Media sosial dan platform digital menjadi sarana utama penyebaran paham ekstremisme agama di Indonesia tahun 2025. Kelompok radikal memanfaatkan grup WhatsApp, Telegram, dan game online untuk merekrut pemuda rentan.
Ancaman Penyebaran Ekstremisme
Rendahnya literasi digital dan pemahaman agama tekstual memudahkan radikalisme menyebar melalui ribuan pesan harian di kanal seperti Telegram. Pemuda usia 20-29 tahun paling rentan karena mencari identitas dan mudah terpapar narasi kebencian di media sosial. Polarisasi sosial pasca-pemilu dan populisme online memperburuk situasi, dengan ekstremisme kini menyasar anak-anak via game daring.

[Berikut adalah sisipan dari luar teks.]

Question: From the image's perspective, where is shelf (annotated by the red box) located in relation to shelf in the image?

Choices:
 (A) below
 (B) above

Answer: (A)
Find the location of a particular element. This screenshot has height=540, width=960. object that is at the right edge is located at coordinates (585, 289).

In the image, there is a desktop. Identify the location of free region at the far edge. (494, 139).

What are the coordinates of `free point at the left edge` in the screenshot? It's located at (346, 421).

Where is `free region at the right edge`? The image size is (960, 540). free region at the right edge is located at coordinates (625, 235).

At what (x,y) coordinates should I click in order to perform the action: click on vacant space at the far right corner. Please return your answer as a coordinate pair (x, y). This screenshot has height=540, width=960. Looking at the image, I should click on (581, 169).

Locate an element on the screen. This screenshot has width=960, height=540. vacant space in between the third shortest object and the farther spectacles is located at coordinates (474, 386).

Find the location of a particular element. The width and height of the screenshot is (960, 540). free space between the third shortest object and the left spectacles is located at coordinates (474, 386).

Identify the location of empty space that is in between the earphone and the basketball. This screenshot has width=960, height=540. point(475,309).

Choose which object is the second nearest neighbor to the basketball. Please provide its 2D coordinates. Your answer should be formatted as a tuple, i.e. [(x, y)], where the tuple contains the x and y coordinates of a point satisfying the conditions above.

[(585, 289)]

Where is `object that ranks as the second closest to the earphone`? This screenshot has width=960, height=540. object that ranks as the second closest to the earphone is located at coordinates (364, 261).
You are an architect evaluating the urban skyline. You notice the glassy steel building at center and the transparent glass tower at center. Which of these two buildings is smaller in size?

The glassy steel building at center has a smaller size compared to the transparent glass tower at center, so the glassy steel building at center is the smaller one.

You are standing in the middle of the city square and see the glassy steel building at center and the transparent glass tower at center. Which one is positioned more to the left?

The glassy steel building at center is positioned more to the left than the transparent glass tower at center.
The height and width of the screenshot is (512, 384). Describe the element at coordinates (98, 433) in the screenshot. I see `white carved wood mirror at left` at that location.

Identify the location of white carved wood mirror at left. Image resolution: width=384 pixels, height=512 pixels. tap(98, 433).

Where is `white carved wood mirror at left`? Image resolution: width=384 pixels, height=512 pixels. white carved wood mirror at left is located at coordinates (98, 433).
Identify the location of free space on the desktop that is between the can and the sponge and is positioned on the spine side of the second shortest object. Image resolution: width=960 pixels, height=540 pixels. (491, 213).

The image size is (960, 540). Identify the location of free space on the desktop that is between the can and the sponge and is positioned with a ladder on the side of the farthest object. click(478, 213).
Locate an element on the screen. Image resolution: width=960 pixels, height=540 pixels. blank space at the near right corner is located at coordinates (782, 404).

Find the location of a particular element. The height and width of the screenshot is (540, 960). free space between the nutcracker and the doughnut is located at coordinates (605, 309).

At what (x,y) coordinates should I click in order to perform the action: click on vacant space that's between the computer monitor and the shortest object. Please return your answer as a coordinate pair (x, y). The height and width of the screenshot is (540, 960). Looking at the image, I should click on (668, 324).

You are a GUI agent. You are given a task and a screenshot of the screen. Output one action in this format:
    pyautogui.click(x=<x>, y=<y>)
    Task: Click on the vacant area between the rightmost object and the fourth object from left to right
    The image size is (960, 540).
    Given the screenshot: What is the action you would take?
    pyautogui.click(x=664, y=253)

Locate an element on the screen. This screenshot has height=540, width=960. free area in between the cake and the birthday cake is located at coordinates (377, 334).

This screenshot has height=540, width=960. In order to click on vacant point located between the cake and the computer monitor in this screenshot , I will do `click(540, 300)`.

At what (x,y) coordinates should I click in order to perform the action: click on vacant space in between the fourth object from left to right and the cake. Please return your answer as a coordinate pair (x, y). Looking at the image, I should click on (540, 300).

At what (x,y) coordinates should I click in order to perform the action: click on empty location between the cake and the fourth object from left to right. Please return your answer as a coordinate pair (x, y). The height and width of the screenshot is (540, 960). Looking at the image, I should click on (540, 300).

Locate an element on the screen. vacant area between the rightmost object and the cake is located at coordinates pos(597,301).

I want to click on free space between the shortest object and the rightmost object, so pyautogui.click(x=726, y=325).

Solusi melalui Pendidikan Moderat
Pendidikan berbasis moderasi beragama efektif menangkal ekstremisme dengan mengintegrasikan kurikulum toleransi, dialog antaragama, dan literasi digital. Program seperti School Religius Culture (SRC) di sekolah menerapkan indikator komitmen kebangsaan, anti-kekerasan, dan penerimaan tradisi lokal untuk membangun sikap inklusif. Kolaborasi pemerintah, sekolah, dan organisasi seperti NU-Muhammadiyah melalui pelatihan guru dan konter-narasi online memperkuat pertahanan masyarakat.
Peran Pendidikan Islam Kontemporer
Institusi pendidikan Islam modern dapat memimpin dengan inovasi kurikulum yang kontekstual, termasuk pembelajaran moral agama dan kegiatan lintas budaya. Regulasi Kementerian Agama seperti Kepmenag 377/2023 mendukung musyawarah guru untuk mainstreaming moderasi. Pendekatan ini tidak hanya menjawab tantangan digital tapi juga membentuk generasi toleran di tengah ketegangan global.